I fell asleep thinking about her words. When I opened my eyes, I was in a darkened room. In the center was a blanket with a sleeping infant lying on it. Even as I approached, I knew the truth: It was my son. It was the first time I had ever been able to see him as more than an abstract concept. He had a form. He had a face. I sat beside him and laid my palm on his back. I watched it rise and fall with his breath and felt something I had never felt before.
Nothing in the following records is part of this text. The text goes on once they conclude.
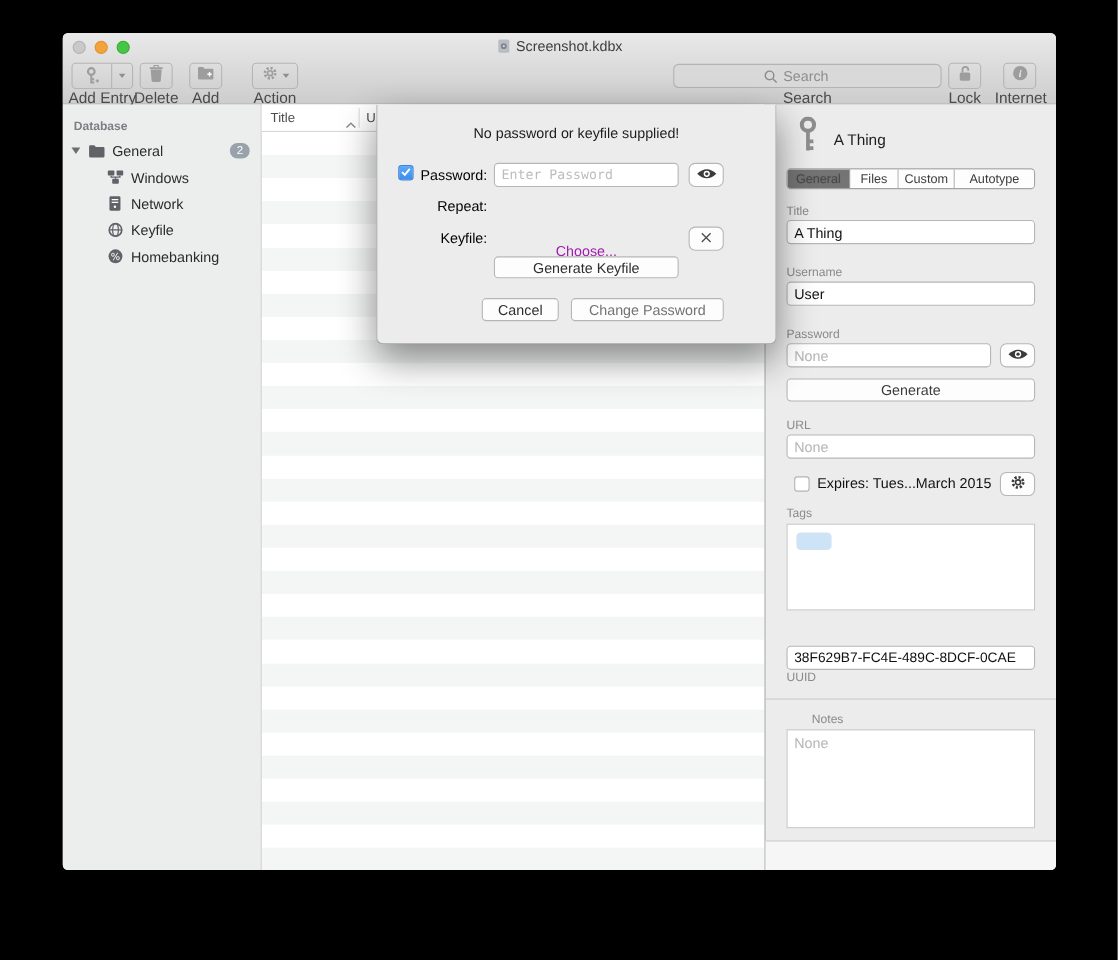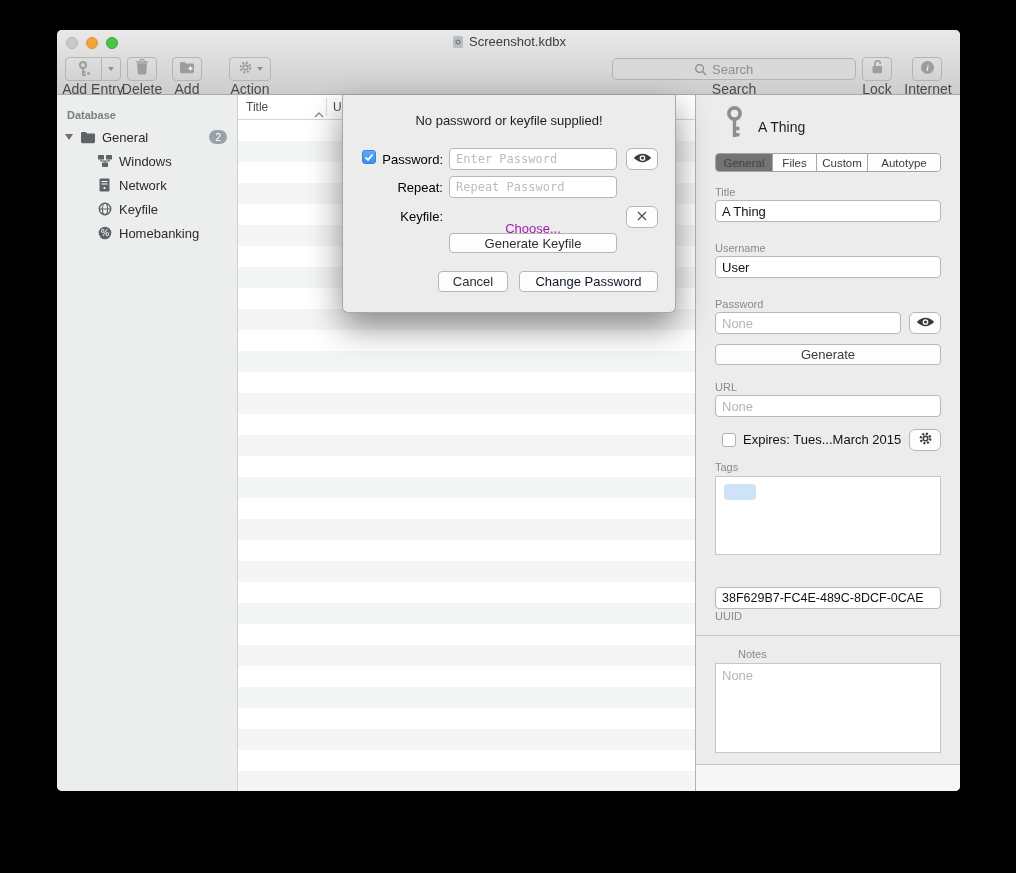--- a/index.html
+++ b/index.html
@@ -70,32 +70,32 @@
   .exp-row span{margin-left:7px;font-size:13px;color:#111;}
   .tags-box{position:absolute;left:19px;top:381px;width:226px;height:79px;background:#fff;border:1px solid #c6c6c6;box-sizing:border-box;}
   .tag-pill{position:absolute;left:8px;top:7px;width:32px;height:16px;background:#cfe3f7;border-radius:4px;}
   .divider{position:absolute;left:0;width:100%;height:1px;background:#c9c9c9;}
   .notes-box{position:absolute;left:19px;top:568px;width:226px;height:90px;background:#fff;border:1px solid #c6c6c6;
           box-sizing:border-box;resize:none;font-size:13px;color:#111;padding:4px 6px;outline:none;
           font-family:"Liberation Sans",sans-serif;}
   .notes-box::placeholder{color:#b5b5b5;}
   .insp-footer{position:absolute;left:0;bottom:0;width:100%;height:27px;background:#f6f6f6;border-top:1px solid #c9c9c9;box-sizing:border-box;}
   
-  .sheet{position:absolute;left:285px;top:65px;width:334px;height:218px;background:#ececec;
+  .sheet{position:absolute;left:285px;top:65px;width:364px;height:218px;background:#ececec;
          border:1px solid #a8a8a8;border-top:none;border-radius:0 0 6px 6px;box-sizing:border-box;
          box-shadow:0 14px 34px rgba(0,0,0,.45);z-index:5;}
   .sheet-msg{position:absolute;top:18px;left:0;width:100%;text-align:center;font-size:13px;color:#1c1c1c;}
   .sh-label{position:absolute;font-size:13px;color:#000;text-align:right;width:70px;}
   .sh-field{position:absolute;left:106px;width:168px;height:22px;border:1px solid #b6b6b6;border-radius:4px;
             background:#fff;box-sizing:border-box;padding:0 6px;outline:none;
             font-family:"DejaVu Sans Mono",monospace;font-size:12px;color:#222;}
   .sh-field::placeholder{color:#bdbdbd;}
   .sh-btn{position:absolute;background:#fdfdfd;border:1px solid #b6b6b6;border-radius:4px;font-size:13px;
           color:#2e2e2e;font-family:"Liberation Sans",sans-serif;}
-  .sh-btn.disabled{color:#0f172a;}
+  .sh-btn.disabled{color:#737373;}
   .popup{position:absolute;left:106px;top:126px;width:168px;height:22px;display:flex;align-items:center;font-size:13px;color:#a21caf;flex-direction:column;}
   .popup .stepper{margin-left:auto;}
 </style>
 </head>
 <body>
 
 <div class="window">
 
   <div class="chrome">
     <div class="traffic">
@@ -348,21 +348,20 @@
       <span>
         <svg width="19" height="12" viewBox="0 0 24 14">
             <path d="M1 7 Q12 -3.5 23 7 Q12 17.5 1 7 Z" fill="#3a3a3a"></path>
             <circle cx="12" cy="7" r="3.6" fill="#fff"></circle>
             <circle cx="12" cy="7" r="1.9" fill="#3a3a3a"></circle>
           </svg>
       </span>
     </button>
 
     <label class="sh-label" style="left:30px;top:85px;">Repeat:</label>
-    <input class="sh-field" style="top: 81px;" placeholder="Repeat Password">
 
     <label class="sh-label" style="left:30px;top:114px;">Keyfile:</label>
     <div class="popup">
       <span>Choose...</span>
       <span class="stepper">
         <svg width="8" height="14" viewBox="0 0 8 14">
             <path d="M4 1 L7 5 H1 Z" fill="#5c5c5c"></path>
             <path d="M4 13 L1 9 H7 Z" fill="#5c5c5c"></path>
           </svg>
       </span>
He was mine. But more than that. He was also a piece of me and I loved him so much. In that moment, I wanted everything for him. I wanted to give him the entire world. I wanted him to have every opportunity. I wanted him to be exactly who he was supposed to be– nothing more and nothing less.

My hope became tangible. I closed my eyes and envisioned it flowing from me, pouring over my hand and onto him like a second skin. I wanted it to make him indestructible. I wanted it to make him fly.

In the end, I settled for wrapping my arms around him and hoping that I would be enough.

My eyes snapped open. I could still smell him, lingering somewhere in my subconscious. I realized what I had just experienced wasn’t so much a dream as it was a vision of the future. It was a foregone conclusion: I was already a father.

Paint wasn’t pregnant yet, but I knew that I had been chosen. From somewhere Out There, I had been seen and selected.

That’s why the miscarriage had been so devastating. But, ironically, on this side of things that’s why it feels like a non-event. We believe that the soul that chose us then, is the same soul that resides in Paint’s belly. It just needed more time. That’s okay. Pregnancy has taught Paint and I how to wait.

We waited for the heartache to subside.
We waited to try again.
We waited for her to become pregnant.
We waited for it to stick.
We waited for him to hit the “safe zone”.
We waited for him to get big and strong.
And now? Right now, we’re waiting for him to decide he’s ready to join us out here.

Every step has felt like the hardest part. This one is no different. It’s important to us to do this whole thing naturally, so we’re working on his time table, not ours. It could be hours. It could be weeks. Right now, in this final phase of cessation, I’m not scared. I’m not worried. From skin to skeleton, all I feel is gratitude that the universe saw it fit to pair me with this woman and this boy. I’m so excited to see what we can create together.